Task prompt:
Exact wording is required: give all the records again, minus the pictures.
[Start of section]
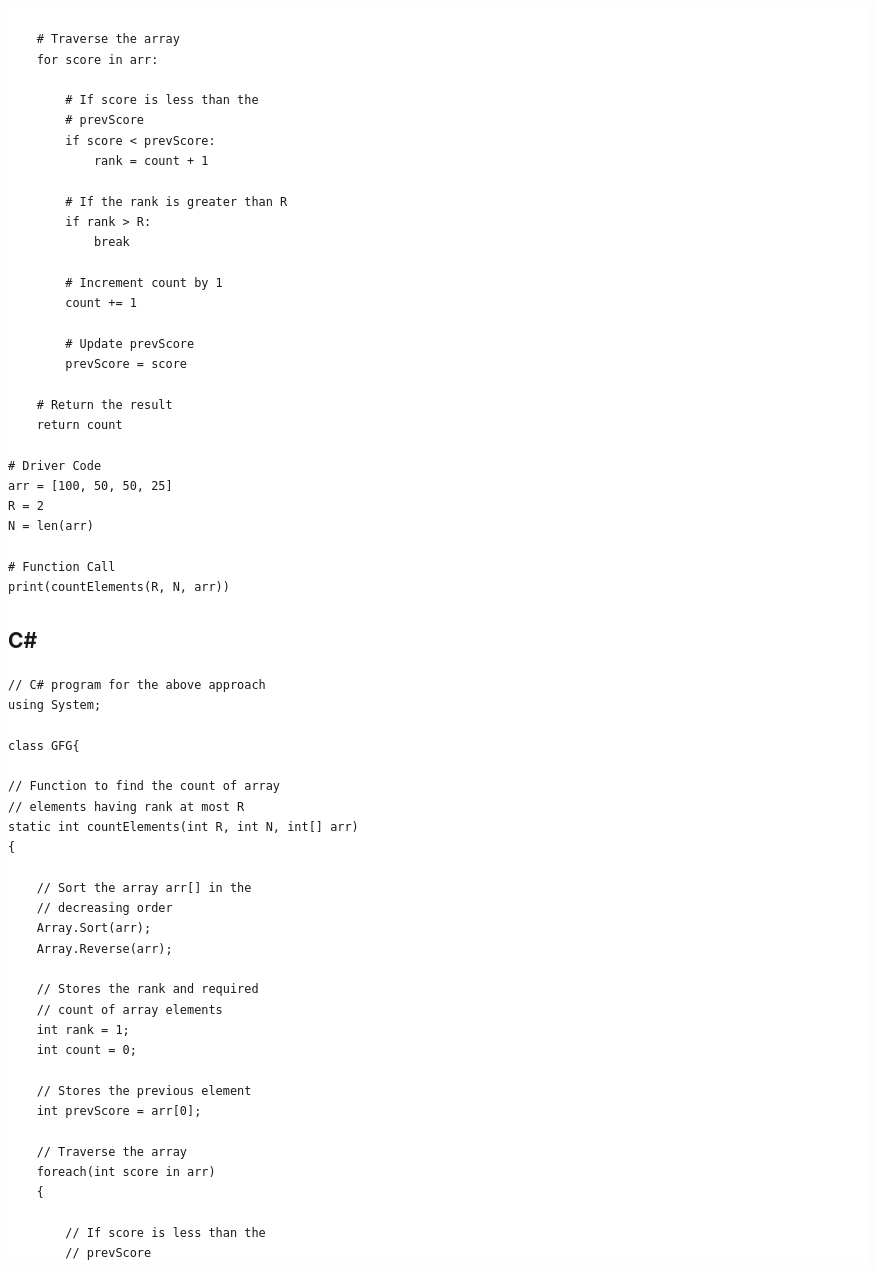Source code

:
 ```

    # Traverse the array
    for score in arr:

        # If score is less than the
        # prevScore
        if score < prevScore:
            rank = count + 1

        # If the rank is greater than R
        if rank > R:
            break

        # Increment count by 1
        count += 1

        # Update prevScore
        prevScore = score

    # Return the result
    return count

# Driver Code
arr = [100, 50, 50, 25]
R = 2
N = len(arr)

# Function Call
print(countElements(R, N, arr))
```

## C#

```
// C# program for the above approach
using System;

class GFG{

// Function to find the count of array
// elements having rank at most R
static int countElements(int R, int N, int[] arr)
{

    // Sort the array arr[] in the
    // decreasing order
    Array.Sort(arr);
    Array.Reverse(arr);

    // Stores the rank and required
    // count of array elements
    int rank = 1;
    int count = 0;

    // Stores the previous element
    int prevScore = arr[0];

    // Traverse the array
    foreach(int score in arr)
    {

        // If score is less than the
        // prevScore
```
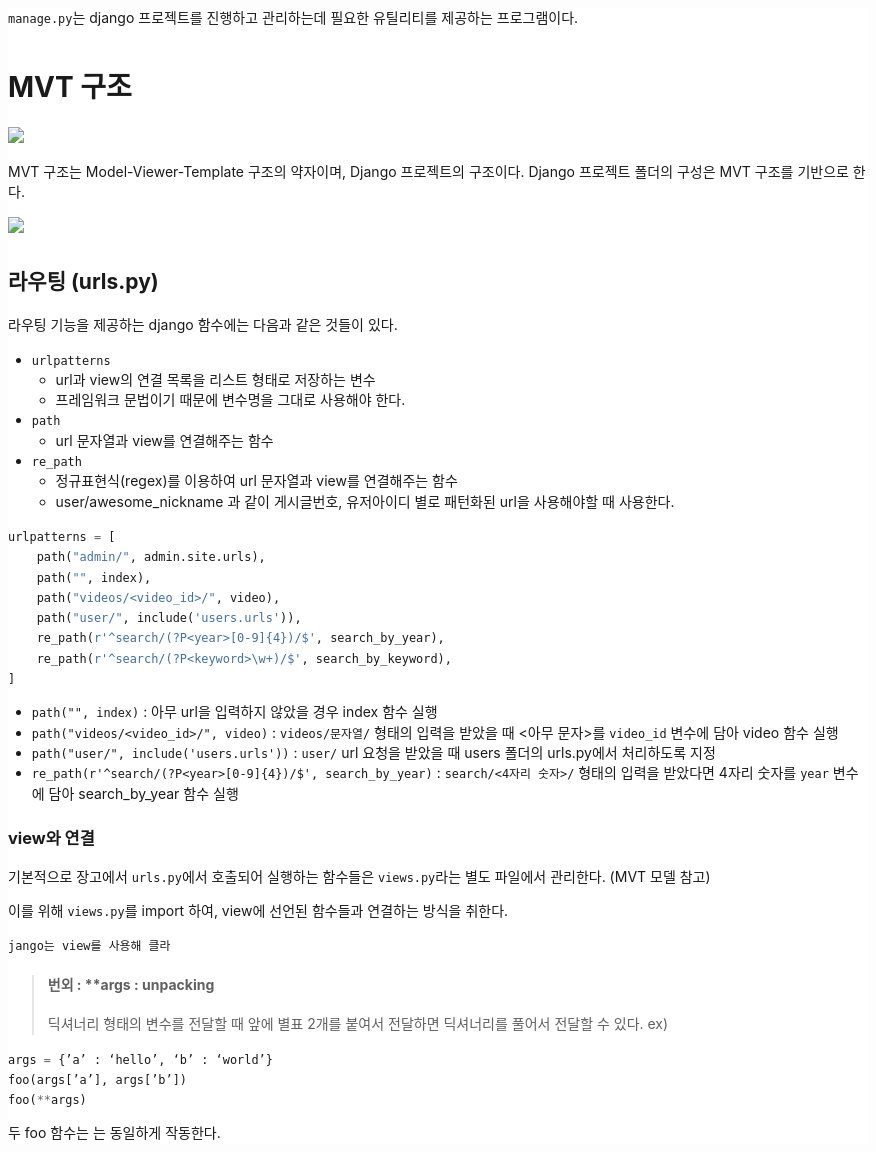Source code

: `manage.py`는 django 프로젝트를 진행하고 관리하는데 필요한 유틸리티를 제공하는 프로그램이다. 

# MVT 구조

![](/assets/img/posts/2023-05-10-aivle-til-230510-django-1/img1.png)

MVT 구조는 Model-Viewer-Template 구조의 약자이며, Django 프로젝트의 구조이다.
Django 프로젝트 폴더의 구성은 MVT 구조를 기반으로 한다.

![](/assets/img/posts/2023-05-10-aivle-til-230510-django-1/img2.png)

## 라우팅 (urls.py)
라우팅 기능을 제공하는 django 함수에는 다음과 같은 것들이 있다.
- `urlpatterns`
    - url과 view의 연결 목록을 리스트 형태로 저장하는 변수
    - 프레임워크 문법이기 때문에 변수명을 그대로 사용해야 한다.
- `path`
    - url 문자열과 view를 연결해주는 함수
- `re_path`
    - 정규표현식(regex)를 이용하여 url 문자열과 view를 연결해주는 함수
    - user/awesome_nickname 과 같이 게시글번호, 유저아이디 별로 패턴화된 url을 사용해야할 때 사용한다.
    
```python
urlpatterns = [
    path("admin/", admin.site.urls),
    path("", index),
    path("videos/<video_id>/", video),
    path("user/", include('users.urls')),
    re_path(r'^search/(?P<year>[0-9]{4})/$', search_by_year),
    re_path(r'^search/(?P<keyword>\w+)/$', search_by_keyword),
]
```
- `path("", index)` : 아무 url을 입력하지 않았을 경우 index 함수 실행
- `path("videos/<video_id>/", video)` : `videos/문자열/` 형태의 입력을 받았을 때 <아무 문자>를 `video_id` 변수에 담아 video 함수 실행
- `path("user/", include('users.urls'))` : `user/` url 요청을 받았을 때 users 폴더의 urls.py에서 처리하도록 지정
- `re_path(r'^search/(?P<year>[0-9]{4})/$', search_by_year)` : `search/<4자리 숫자>/` 형태의 입력을 받았다면 4자리 숫자를 `year` 변수에 담아 search_by_year 함수 실행

### view와 연결

기본적으로 장고에서 `urls.py`에서 호출되어 실행하는 함수들은 `views.py`라는 별도 파일에서 관리한다. (MVT 모델 참고)

이를 위해 `views.py`를 import 하여, view에 선언된 함수들과 연결하는 방식을 취한다.

```python
jango는 view를 사용해 클라
```

> #### 번외 : \*\*args : unpacking
>딕셔너리 형태의 변수를 전달할 때 앞에 별표 2개를 붙여서 전달하면 딕셔너리를 풀어서 전달할 수 있다.
ex) 
```python
args = {’a’ : ‘hello’, ‘b’ : ‘world’}
foo(args[’a’], args[’b’])
foo(**args)
```
두 foo 함수는 는 동일하게 작동한다.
[End of section]
Exercise answer:
Source code

:
 ```

    # Traverse the array
    for score in arr:

        # If score is less than the
        # prevScore
        if score < prevScore:
            rank = count + 1

        # If the rank is greater than R
        if rank > R:
            break

        # Increment count by 1
        count += 1

        # Update prevScore
        prevScore = score

    # Return the result
    return count

# Driver Code
arr = [100, 50, 50, 25]
R = 2
N = len(arr)

# Function Call
print(countElements(R, N, arr))
```

## C#

```
// C# program for the above approach
using System;

class GFG{

// Function to find the count of array
// elements having rank at most R
static int countElements(int R, int N, int[] arr)
{

    // Sort the array arr[] in the
    // decreasing order
    Array.Sort(arr);
    Array.Reverse(arr);

    // Stores the rank and required
    // count of array elements
    int rank = 1;
    int count = 0;

    // Stores the previous element
    int prevScore = arr[0];

    // Traverse the array
    foreach(int score in arr)
    {

        // If score is less than the
        // prevScore
```
Source code

: `manage.py`는 django 프로젝트를 진행하고 관리하는데 필요한 유틸리티를 제공하는 프로그램이다. 

# MVT 구조

![](/assets/img/posts/2023-05-10-aivle-til-230510-django-1/img1.png)

MVT 구조는 Model-Viewer-Template 구조의 약자이며, Django 프로젝트의 구조이다.
Django 프로젝트 폴더의 구성은 MVT 구조를 기반으로 한다.

![](/assets/img/posts/2023-05-10-aivle-til-230510-django-1/img2.png)

## 라우팅 (urls.py)
라우팅 기능을 제공하는 django 함수에는 다음과 같은 것들이 있다.
- `urlpatterns`
    - url과 view의 연결 목록을 리스트 형태로 저장하는 변수
    - 프레임워크 문법이기 때문에 변수명을 그대로 사용해야 한다.
- `path`
    - url 문자열과 view를 연결해주는 함수
- `re_path`
    - 정규표현식(regex)를 이용하여 url 문자열과 view를 연결해주는 함수
    - user/awesome_nickname 과 같이 게시글번호, 유저아이디 별로 패턴화된 url을 사용해야할 때 사용한다.
    
```python
urlpatterns = [
    path("admin/", admin.site.urls),
    path("", index),
    path("videos/<video_id>/", video),
    path("user/", include('users.urls')),
    re_path(r'^search/(?P<year>[0-9]{4})/$', search_by_year),
    re_path(r'^search/(?P<keyword>\w+)/$', search_by_keyword),
]
```
- `path("", index)` : 아무 url을 입력하지 않았을 경우 index 함수 실행
- `path("videos/<video_id>/", video)` : `videos/문자열/` 형태의 입력을 받았을 때 <아무 문자>를 `video_id` 변수에 담아 video 함수 실행
- `path("user/", include('users.urls'))` : `user/` url 요청을 받았을 때 users 폴더의 urls.py에서 처리하도록 지정
- `re_path(r'^search/(?P<year>[0-9]{4})/$', search_by_year)` : `search/<4자리 숫자>/` 형태의 입력을 받았다면 4자리 숫자를 `year` 변수에 담아 search_by_year 함수 실행

### view와 연결

기본적으로 장고에서 `urls.py`에서 호출되어 실행하는 함수들은 `views.py`라는 별도 파일에서 관리한다. (MVT 모델 참고)

이를 위해 `views.py`를 import 하여, view에 선언된 함수들과 연결하는 방식을 취한다.

```python
jango는 view를 사용해 클라
```

> #### 번외 : \*\*args : unpacking
>딕셔너리 형태의 변수를 전달할 때 앞에 별표 2개를 붙여서 전달하면 딕셔너리를 풀어서 전달할 수 있다.
ex) 
```python
args = {’a’ : ‘hello’, ‘b’ : ‘world’}
foo(args[’a’], args[’b’])
foo(**args)
```
두 foo 함수는 는 동일하게 작동한다.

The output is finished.